If you told me in November that we would be visiting Christmas markets into the 20-somethings and still finding new things to try I think I would have squealed and fainted. Somehow, Goslar did that and more:

First up: the honey drink booth. Yes, honey. Everything from the gluhwein to the hot chocolate to simple milk drink had honey in it. And booze (unless specifically asked for and that list could always have some added!), usually honey-infused booze. Over our two wanderings here, we tried the hot-boozy chocolate with honey, hot milk with honey-schnapps, and alcohol-free honey apple cider. Friends, when I tell you hot boozy honey milk is fantastic, you are going to have to believe me or find your way to Goslar to taste it for yourselves!

Skipping ahead a few drinks, we sampled the most delicious duck sandwich from a specialty booth (all they served is this sandwich) with red cabbage. Ryan does not like duck – he thinks it is too oily – and he ate half of my sandwich. The only reason we didn’t get a second one was that we saw there was much more to try.

Hence our next buy, after our surprizing Gluhwein with vanilla-infused rum, we dove into Champignon Onion and Mushrooms with cream sauce which was served from the more deliciously aromatic booths we passed. Again, Ryan is picky with mushrooms and he devoured this as well. This mushroom and onion mix is marinated and cooked in giant vats for hours and then served with either a white or yellow-curry cream sauce and it could easily be considered its own meal even though it looks like a side-dish. Yes, it is that good and not because we were both feeling our multiple cups by this point.

*Goals*:
(a) Answer these about the Goslar Christmas market text:
(i) Which three drinks were tried at the honey drink booth?
(ii) What came with the duck sandwich?
(iii) Which two sauces can the mushroom and onion mix be served with?
(b) What does the Goslar Christmas market text say between "Hence our next" and "by this point.", inclusive? Reproduce that part word for word.
(c) Can you take the Goslar Christmas market text further, starting right after its final sentence?
The listing is separate from the Goslar Christmas market text.

*Given material*:
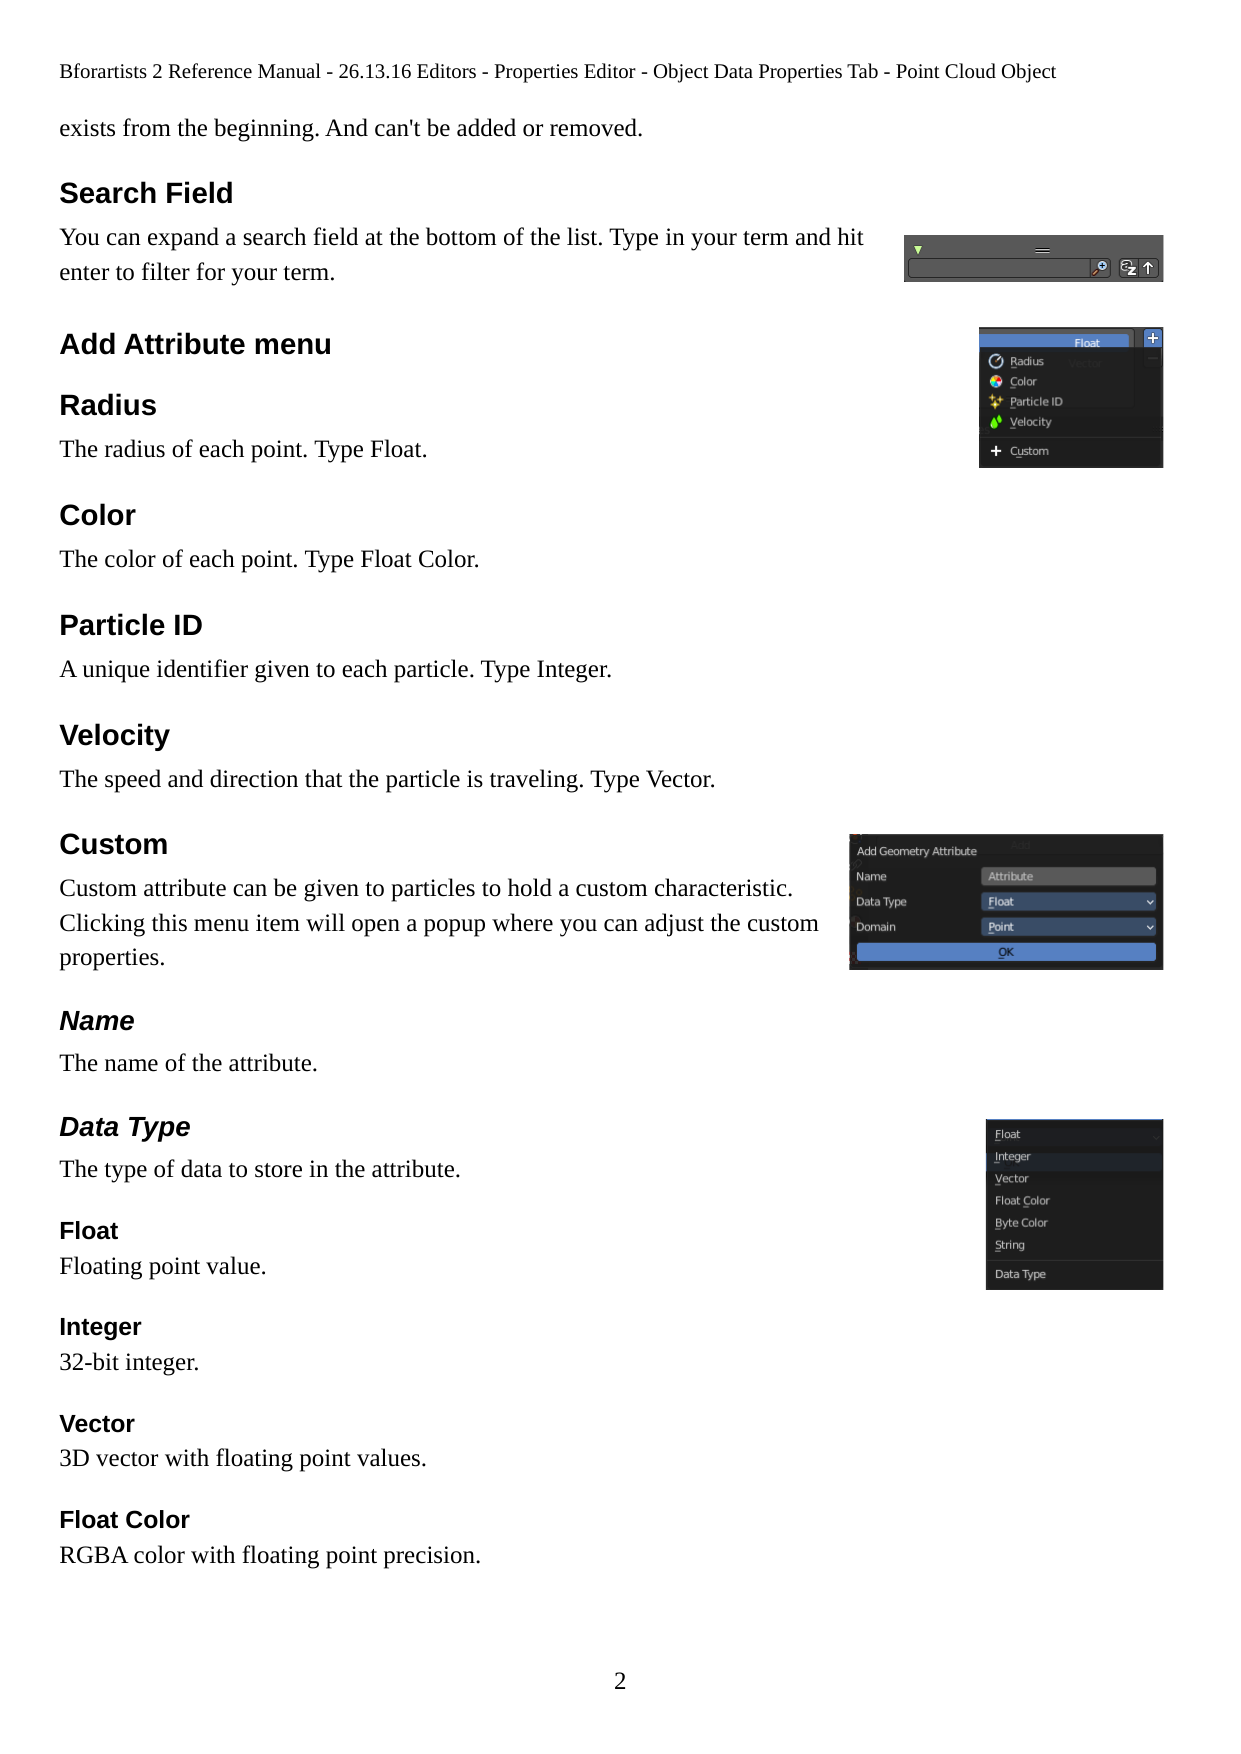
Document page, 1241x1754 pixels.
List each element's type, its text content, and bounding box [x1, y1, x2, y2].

*Task responses*:
(a)
(i) Hot boozy chocolate with honey, hot milk with honey-schnapps, and alcohol-free honey apple cider.
(ii) Red cabbage.
(iii) A white or a yellow-curry cream sauce.

(b)
Hence our next buy, after our surprizing Gluhwein with vanilla-infused rum, we dove into Champignon Onion and Mushrooms with cream sauce which was served from the more deliciously aromatic booths we passed. Again, Ryan is picky with mushrooms and he devoured this as well. This mushroom and onion mix is marinated and cooked in giant vats for hours and then served with either a white or yellow-curry cream sauce and it could easily be considered its own meal even though it looks like a side-dish. Yes, it is that good and not because we were both feeling our multiple cups by this point.

(c)
Then we found the Glog. This was a word we had never come across and yet they have easily a dozen variations if you count boozy and alcohol-free variations. A third contained cream both mixed in and on top, so beware if this is an issue for your dietary needs! In the end, we picked two variations of the Swedishcider glog – Hexxen (apple pie) and Special (fresh cherry) Glogs. We returned on our hangover day (yes, I’ll get there! but not until my next post, sorry!). The Hexxen tasted exactly like a warm cinnamon apple pie and the Special literally has infused real (not sweet maraschino) cherries bobbing around in the mixture.

After the glogs we meandered back to an interesting, tiny booth at the beginning of one of the main entrance lanes which sold Nonnchen mit haube (hot zimtliquor), aka
Nun with a bonnet or hot cinnamon liquor. Yes, you read that right. This is a small schnapps glass filled with 50/50 hot cinnamon liquor and whipped cream. If you decide to dive into this crazy concoction, be ready and be Ryan, not me. When someone gives me a drink with a straw, I drink some first and then mix in the cream but this is not how you drink this! Ever! It was hot and strong and burned the whole way down. Mixed together, the flavor is more delicate and palatable. Seriously, mix it!

To say that everything was going to our head by this point is an understatement and I would say we were about 3 hours into our 5-hour jaunt. And remember I am only telling you about the many new things we sampled (not the other gluhwein and Feuerzangenbowlen) and this is only the main market of the three available.

Which leads me to our last drinks before hitting the second and third markets: a regular Gluhwein and Eierpunch and the brand new Jägerpunch. Ryan had a feeling this one would not be on our list of favorites (Jäger is neither of our things) but since we had tried virtually everything else, we dove in. I was not prepared for three drinks between us, but I was glad for my punch after the overwhelming taste of the Jäger. If you aren’t a fan normally, you will not be a fan of it scalding hot!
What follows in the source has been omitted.